Prior to the appropriation by the State the Davies property was without any outlet save two over the tracks of three busy railroads. It was away from all freight depots. In fact it was about 700 feet from an outlet, unless Snipe street be regarded as' an outlet, which seems impossible as' it appears to have been cut off by the Ballou buildings. This made the tract practically unsalable. This purchase by the State throws the whole tract of land open. By the sale of this strip of land the Davies property acquires a valuable outlet, not only to the harbor but to North Genesee street. The old end of the Mohawk is the canal terminal harbor. The witnesses for the claimant justify their figures of the value testified to by them by the sales of small parcels of land in the neighborhood. These were wanted by the parties for the particular purposes for which they were purchased. The Coupe tract of nine and one-half acres had a frontage on North Genesee street as well as on the Mohawk river. The Ballou or Kellogg tract of six acres was available for mill purposes, for which no part of the Davies tract could well have been used. It had been used as the site of a planing mill for fifteen or sixteen years. It had milling transit privileges which were extremely valuable, and it was situated on Meadow street. The Standard Oil five acres were situated at one end of the freight house of the New York Central railroad, and in the immediate vicinity of the harbor created by this terminal. The Pritchard property was sold for $1,000 an acre, and seems to have had no outlet unless *396possibly by Hoyt street. It was situated in the immediate vicinity of the Davies property. The sales to the New York Central were also brought about by the particular location of the property sold. All these purchases were of very small acreage and situated on railroad switches which owing to the intervening North Genesee street could not apply to the lands of the Davies property.

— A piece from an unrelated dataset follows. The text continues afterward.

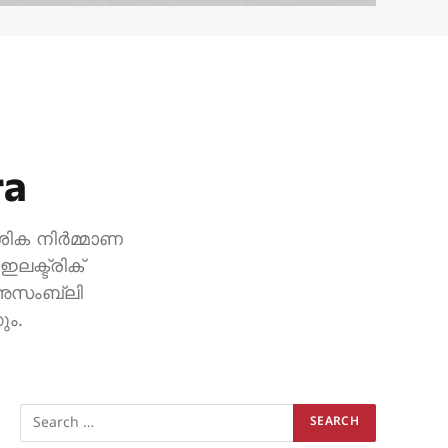
ra
േശിക നിർമ്മാണ
ലക്ട്രിക്
് അസംബ്ലി
ും.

The Court of Claims in the opinion handed down by it states that The wide divergence of opinion in the two sets of witnesses makes those opinions of practically no value to the court unless the theory of one set be accepted as the theory upon which the market value ought to be based.” Appellants’ attorneys cite Matter of Simmons [Ashokan Reservoir] (132 App. Div. 574), which cites Burchard v. State of New York, decided by this court (128 id. 750; appeal dismissed, 195 N. Y. 577), as holding that the Court of Claims has no right to view premises for the purpose of fixing values. They also cite Matter of City of New York (Avenue A) (66 Misc. Rep. 488); People ex rel. City of New York v. Stillings (138 App. Div. 168), and Brainerd v. State of New York (74 Misc. Rep. 100). These cases hold that the Court of Claims has no right to disregard the evidence adduced before it, notwithstanding section 268 of the Code of Civil Procedure makes it their duty to view the premises where the land exceeds in value $500. It would be difficult to cite a case in which the award is for the exact sum agreed upon. In some of the cases cited by appellants’ attorneys, the value was fixed at a less sum than that testified to by either party. Not so in the case at bar. Here the value was fixed by the Court of Claims at approximately $1,500 per acre which was nearly four times that sworn to by defendant’s witnesses.

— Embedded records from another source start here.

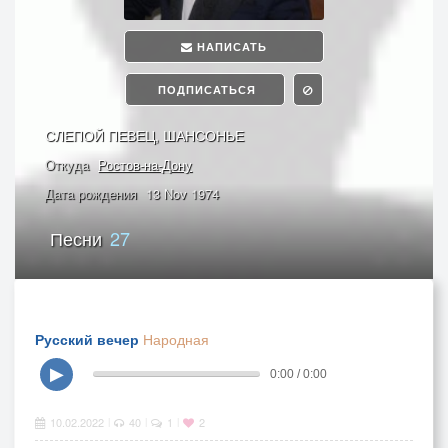
НАПИСАТЬ
ПОДПИСАТЬСЯ
СЛЕПОЙ ПЕВЕЦ, ШАНСОНЬЕ
Откуда
Ростов-на-Дону
Дата рождения
13 Nov 1974
Песни
27
Русский вечер
Народная
▶
0:00 / 0:00
10.02.2022
40
1
2
|
|
|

As was said in Perkins v. State of New York (113 N. Y. 660): “ The requirement that the commissioners of the Board of Claims should view the premises was inserted in- the statute for some purpose. The view which they are required to make is not a mere idle ceremony. It is intended to aid their judgment on the question of damages, and to enable them to appreciate the evidence and give to it its proper weight. They are not bound to be governed entirely by the evidence of witnesses.”

We think the Court of Claims was liberal in its dealings *397with the claimants, and that the price should not be added to. That court had undoubted jurisdiction of the case. The Court of Claims is entirely within the evidence in arriving at the figures it gives.

The judgment must be affirmed, with costs.

Judgment unanimously affirmed, with costs.